Tragedia a Mumbai dove almeno 22 persone sarebbero morte per un fatale malinteso in una stazione nel passaggio tra la linea ovest della ferrovia a Elphinstone Road e quella centrale di Parel. Pare che, a causa della forte pioggia monsonica, un folto gruppo di passeggeri di ben quattro treni, si fosse riparata sotto una tettoia situata nello spazio di collegamento tra due binari. Il crollo improvviso di alcuni calcinacci e il timore che la struttura stesse cedendo hanno scatenato il panico tra i presenti che si sono precipitati in una fuga mortale. Sarebbero 22, infatti le persone morte schiacciate dalla calca, oltre a una trentina di feriti. Episodi di questo genere sono purtroppo frequentiin India, dove la rete ferroviaria, costruita per lo più in epoca coloniale, rimane l’unico mezzo di trasporto a disposizione di  un numero impressionante di cittadini indiani. La calca e l’affollamento dei luoghi pubblici, inoltre, sono la principale causa di morti anche durante le celebrazioni religiose, nel 2013 durante la festa del Kumb Mela ad Allahabad 36 persone morirono proprio per l’affollamento della stazione ferroviaria.

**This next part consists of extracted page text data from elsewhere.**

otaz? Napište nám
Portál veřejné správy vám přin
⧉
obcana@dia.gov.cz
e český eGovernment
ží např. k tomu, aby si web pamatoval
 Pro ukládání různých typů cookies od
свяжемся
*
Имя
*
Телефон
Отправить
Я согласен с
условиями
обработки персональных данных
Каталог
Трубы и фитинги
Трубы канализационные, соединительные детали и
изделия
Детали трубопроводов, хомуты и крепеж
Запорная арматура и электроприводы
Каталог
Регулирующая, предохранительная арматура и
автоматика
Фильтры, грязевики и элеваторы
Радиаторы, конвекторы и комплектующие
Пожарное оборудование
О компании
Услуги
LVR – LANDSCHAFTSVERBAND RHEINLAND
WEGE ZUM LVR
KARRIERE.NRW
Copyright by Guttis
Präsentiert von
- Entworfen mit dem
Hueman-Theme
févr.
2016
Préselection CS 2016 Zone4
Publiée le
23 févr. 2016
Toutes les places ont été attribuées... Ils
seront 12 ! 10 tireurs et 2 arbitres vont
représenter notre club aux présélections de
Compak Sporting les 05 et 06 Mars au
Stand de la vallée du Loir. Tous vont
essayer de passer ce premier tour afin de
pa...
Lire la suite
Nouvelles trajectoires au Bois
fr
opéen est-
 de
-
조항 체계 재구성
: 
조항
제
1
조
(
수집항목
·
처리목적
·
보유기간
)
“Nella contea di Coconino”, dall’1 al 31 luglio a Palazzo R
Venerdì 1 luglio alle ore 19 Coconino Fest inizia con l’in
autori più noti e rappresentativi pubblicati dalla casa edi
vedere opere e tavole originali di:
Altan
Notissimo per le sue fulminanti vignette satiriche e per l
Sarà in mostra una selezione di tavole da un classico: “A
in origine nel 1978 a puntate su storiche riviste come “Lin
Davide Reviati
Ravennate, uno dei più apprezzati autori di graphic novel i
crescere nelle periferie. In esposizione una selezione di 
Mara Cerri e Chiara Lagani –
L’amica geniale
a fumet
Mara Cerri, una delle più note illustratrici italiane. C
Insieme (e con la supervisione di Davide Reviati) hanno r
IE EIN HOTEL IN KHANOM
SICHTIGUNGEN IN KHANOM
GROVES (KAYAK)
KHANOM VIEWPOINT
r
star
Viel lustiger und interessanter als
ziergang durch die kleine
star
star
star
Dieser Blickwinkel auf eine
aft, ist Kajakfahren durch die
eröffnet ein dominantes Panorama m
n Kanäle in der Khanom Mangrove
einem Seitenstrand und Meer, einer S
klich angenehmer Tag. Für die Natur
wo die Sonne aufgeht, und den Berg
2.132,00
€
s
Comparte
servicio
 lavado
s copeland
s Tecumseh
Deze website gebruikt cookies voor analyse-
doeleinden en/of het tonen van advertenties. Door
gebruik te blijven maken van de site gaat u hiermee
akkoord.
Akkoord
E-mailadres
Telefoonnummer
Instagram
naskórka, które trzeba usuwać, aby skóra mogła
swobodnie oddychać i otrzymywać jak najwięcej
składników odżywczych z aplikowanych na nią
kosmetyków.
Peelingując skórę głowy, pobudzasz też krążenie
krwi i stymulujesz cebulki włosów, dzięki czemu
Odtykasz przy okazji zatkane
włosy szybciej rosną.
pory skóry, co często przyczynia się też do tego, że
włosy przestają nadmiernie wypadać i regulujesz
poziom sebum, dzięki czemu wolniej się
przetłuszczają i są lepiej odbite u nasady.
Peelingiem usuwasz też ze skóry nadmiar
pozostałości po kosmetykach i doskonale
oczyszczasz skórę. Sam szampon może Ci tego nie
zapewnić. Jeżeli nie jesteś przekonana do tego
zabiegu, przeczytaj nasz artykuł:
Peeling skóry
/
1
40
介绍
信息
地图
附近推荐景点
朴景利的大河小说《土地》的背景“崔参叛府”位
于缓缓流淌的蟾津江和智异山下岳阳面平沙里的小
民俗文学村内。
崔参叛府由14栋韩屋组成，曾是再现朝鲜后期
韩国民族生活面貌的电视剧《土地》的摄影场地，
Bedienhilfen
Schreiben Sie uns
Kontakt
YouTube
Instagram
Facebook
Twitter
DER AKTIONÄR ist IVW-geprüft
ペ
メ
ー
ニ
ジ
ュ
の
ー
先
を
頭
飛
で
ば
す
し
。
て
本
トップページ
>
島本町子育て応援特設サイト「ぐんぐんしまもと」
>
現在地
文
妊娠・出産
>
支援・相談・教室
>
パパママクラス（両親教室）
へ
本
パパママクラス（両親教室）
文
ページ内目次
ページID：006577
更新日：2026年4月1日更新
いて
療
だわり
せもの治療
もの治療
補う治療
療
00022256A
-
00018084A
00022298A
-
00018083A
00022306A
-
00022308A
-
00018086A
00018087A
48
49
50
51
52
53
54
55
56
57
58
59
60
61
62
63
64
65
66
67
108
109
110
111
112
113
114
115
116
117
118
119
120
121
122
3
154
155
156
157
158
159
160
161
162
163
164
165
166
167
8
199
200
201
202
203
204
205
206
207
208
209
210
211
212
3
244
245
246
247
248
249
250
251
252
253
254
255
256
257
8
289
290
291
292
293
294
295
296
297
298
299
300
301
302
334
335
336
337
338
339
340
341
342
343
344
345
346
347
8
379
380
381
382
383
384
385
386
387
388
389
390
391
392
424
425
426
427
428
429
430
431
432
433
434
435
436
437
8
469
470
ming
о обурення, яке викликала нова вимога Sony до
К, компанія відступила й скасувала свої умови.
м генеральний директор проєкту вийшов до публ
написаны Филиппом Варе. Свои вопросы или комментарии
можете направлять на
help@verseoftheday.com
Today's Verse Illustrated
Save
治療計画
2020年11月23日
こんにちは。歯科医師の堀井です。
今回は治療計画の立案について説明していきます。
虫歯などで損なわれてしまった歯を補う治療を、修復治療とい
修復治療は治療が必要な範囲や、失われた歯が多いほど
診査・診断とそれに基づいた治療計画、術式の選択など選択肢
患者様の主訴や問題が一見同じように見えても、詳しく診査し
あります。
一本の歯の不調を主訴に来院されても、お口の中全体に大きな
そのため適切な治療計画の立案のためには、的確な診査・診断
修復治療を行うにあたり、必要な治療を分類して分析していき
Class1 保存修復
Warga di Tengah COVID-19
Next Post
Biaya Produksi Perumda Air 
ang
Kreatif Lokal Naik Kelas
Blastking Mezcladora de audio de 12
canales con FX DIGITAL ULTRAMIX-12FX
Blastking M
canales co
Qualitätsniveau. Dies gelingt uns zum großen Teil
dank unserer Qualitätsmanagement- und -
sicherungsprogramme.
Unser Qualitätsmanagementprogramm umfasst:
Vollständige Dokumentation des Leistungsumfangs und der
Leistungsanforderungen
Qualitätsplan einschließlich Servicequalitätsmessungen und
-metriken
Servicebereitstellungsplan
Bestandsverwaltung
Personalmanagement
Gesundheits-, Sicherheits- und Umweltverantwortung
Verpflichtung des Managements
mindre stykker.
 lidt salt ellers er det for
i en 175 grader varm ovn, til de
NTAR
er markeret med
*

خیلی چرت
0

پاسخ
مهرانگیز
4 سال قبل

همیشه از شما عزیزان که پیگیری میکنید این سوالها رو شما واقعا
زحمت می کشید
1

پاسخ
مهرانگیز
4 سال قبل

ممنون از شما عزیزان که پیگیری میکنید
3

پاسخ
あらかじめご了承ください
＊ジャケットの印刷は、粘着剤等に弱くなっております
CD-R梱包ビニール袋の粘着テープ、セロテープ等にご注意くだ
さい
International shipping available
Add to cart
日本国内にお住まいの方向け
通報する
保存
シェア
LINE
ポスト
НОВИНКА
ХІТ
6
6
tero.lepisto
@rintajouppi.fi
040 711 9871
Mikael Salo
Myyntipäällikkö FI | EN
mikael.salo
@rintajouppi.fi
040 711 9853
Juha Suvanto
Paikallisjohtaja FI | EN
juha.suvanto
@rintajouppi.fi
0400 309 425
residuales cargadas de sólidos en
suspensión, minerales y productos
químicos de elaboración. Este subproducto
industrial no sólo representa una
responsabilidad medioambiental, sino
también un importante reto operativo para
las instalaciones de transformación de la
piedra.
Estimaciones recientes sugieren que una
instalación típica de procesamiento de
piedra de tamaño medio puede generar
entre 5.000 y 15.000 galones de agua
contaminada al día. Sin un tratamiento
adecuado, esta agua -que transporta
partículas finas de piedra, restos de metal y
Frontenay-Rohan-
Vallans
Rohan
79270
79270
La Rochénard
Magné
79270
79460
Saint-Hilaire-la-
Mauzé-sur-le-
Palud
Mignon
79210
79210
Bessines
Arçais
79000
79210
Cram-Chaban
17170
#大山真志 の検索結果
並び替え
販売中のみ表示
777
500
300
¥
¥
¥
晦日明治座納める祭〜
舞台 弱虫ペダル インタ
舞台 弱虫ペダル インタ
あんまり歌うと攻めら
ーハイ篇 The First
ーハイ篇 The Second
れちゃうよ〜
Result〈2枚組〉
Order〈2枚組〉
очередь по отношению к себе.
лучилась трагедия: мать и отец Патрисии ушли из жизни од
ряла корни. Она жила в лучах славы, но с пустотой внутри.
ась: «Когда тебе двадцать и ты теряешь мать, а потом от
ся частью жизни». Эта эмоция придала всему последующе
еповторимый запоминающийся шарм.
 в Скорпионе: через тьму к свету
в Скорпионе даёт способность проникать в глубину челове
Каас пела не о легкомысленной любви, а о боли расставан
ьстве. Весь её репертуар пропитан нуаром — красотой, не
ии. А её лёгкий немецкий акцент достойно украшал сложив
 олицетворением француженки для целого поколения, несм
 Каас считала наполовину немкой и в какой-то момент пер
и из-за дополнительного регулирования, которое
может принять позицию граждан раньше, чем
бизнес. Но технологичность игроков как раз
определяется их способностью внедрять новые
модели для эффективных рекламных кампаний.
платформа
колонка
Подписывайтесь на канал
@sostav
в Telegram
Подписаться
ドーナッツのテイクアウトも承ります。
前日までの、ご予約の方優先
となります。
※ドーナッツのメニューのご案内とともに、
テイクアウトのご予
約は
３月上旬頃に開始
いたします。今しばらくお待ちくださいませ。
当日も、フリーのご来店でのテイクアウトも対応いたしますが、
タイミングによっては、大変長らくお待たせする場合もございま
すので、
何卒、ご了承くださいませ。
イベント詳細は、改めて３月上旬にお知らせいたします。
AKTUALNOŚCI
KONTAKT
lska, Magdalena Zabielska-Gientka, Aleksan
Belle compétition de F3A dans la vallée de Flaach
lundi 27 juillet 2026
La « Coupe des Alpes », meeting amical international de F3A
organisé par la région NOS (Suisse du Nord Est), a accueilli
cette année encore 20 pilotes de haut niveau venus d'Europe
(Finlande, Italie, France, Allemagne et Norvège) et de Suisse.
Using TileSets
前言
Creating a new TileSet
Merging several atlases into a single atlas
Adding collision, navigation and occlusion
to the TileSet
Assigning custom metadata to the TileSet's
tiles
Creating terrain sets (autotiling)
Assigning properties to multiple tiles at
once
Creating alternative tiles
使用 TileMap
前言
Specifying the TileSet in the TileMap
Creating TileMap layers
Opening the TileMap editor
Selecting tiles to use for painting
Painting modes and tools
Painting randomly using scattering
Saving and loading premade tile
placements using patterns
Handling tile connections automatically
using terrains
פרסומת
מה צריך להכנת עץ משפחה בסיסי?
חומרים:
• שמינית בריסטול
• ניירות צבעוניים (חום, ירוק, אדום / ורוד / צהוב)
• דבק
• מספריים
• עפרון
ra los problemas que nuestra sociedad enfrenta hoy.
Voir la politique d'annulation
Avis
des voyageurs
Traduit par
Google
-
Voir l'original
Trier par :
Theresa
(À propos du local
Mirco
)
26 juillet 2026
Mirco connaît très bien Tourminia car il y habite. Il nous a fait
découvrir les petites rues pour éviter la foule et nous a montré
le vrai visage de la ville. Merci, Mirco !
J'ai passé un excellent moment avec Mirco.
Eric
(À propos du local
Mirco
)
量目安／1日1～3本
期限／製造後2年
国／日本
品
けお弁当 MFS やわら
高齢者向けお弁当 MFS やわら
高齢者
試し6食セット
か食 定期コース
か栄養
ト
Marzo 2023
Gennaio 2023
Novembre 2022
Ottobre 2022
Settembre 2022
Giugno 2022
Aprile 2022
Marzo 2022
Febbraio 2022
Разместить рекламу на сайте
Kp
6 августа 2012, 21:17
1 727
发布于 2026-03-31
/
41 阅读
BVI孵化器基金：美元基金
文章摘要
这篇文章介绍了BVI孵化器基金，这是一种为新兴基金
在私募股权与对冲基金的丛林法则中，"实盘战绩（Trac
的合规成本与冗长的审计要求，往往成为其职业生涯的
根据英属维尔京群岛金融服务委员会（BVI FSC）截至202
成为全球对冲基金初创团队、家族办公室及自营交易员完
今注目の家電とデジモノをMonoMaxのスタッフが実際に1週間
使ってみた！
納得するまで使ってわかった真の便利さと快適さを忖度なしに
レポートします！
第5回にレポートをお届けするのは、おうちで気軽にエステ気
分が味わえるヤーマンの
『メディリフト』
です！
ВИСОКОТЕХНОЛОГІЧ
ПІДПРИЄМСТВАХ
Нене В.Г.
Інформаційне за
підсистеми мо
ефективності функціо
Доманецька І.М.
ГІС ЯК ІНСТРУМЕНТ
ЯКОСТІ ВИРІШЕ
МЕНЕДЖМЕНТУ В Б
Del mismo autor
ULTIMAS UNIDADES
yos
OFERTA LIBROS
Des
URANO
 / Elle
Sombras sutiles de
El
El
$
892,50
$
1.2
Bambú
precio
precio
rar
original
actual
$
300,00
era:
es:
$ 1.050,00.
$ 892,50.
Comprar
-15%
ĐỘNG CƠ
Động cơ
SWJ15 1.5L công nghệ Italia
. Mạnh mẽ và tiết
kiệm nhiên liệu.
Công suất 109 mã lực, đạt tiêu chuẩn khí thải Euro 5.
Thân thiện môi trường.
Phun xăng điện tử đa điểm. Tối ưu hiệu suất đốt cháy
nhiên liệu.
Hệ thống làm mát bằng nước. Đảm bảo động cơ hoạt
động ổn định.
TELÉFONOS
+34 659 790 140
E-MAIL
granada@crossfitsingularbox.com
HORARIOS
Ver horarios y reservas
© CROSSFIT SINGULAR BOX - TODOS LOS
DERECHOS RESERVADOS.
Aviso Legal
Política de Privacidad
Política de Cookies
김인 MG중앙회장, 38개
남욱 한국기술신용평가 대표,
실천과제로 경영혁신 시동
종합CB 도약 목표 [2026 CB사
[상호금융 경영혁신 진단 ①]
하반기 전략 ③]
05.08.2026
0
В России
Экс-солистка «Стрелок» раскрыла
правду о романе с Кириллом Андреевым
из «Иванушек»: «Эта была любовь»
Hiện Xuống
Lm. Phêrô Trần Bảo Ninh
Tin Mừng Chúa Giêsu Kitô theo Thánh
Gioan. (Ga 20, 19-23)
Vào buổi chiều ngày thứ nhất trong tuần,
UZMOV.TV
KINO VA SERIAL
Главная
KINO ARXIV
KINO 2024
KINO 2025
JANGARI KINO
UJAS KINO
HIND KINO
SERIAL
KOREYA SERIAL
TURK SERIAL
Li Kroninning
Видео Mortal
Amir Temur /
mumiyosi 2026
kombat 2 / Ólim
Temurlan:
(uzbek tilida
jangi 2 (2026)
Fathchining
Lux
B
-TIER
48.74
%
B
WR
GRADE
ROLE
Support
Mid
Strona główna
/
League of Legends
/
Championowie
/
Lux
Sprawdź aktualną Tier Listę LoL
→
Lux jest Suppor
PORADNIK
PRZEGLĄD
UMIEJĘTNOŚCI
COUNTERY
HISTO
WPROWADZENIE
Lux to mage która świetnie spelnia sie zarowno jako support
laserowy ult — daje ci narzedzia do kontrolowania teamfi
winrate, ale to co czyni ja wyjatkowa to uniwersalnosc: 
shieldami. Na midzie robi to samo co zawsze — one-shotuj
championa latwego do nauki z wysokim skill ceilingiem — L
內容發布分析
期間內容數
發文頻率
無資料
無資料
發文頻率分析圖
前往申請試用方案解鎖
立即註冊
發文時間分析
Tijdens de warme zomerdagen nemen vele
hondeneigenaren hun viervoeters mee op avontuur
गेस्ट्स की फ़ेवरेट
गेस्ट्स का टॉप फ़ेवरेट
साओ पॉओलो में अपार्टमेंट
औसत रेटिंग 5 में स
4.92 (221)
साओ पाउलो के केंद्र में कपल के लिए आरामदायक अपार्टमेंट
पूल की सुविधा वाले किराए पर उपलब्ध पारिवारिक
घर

Narendra Modi, il primo ministro indiano, ha detto che la situazione è ora continuamente monitorata, ma l’ìncidente è già fonte di polemiche politiche tra gli stessi alleati contro il suo ministro delle Ferrovie per via della fatiscenza di una struttura da anni ritenuta a rischio per le abituali resse di operai, impiegati e pendolari di ogni estrazione sociale.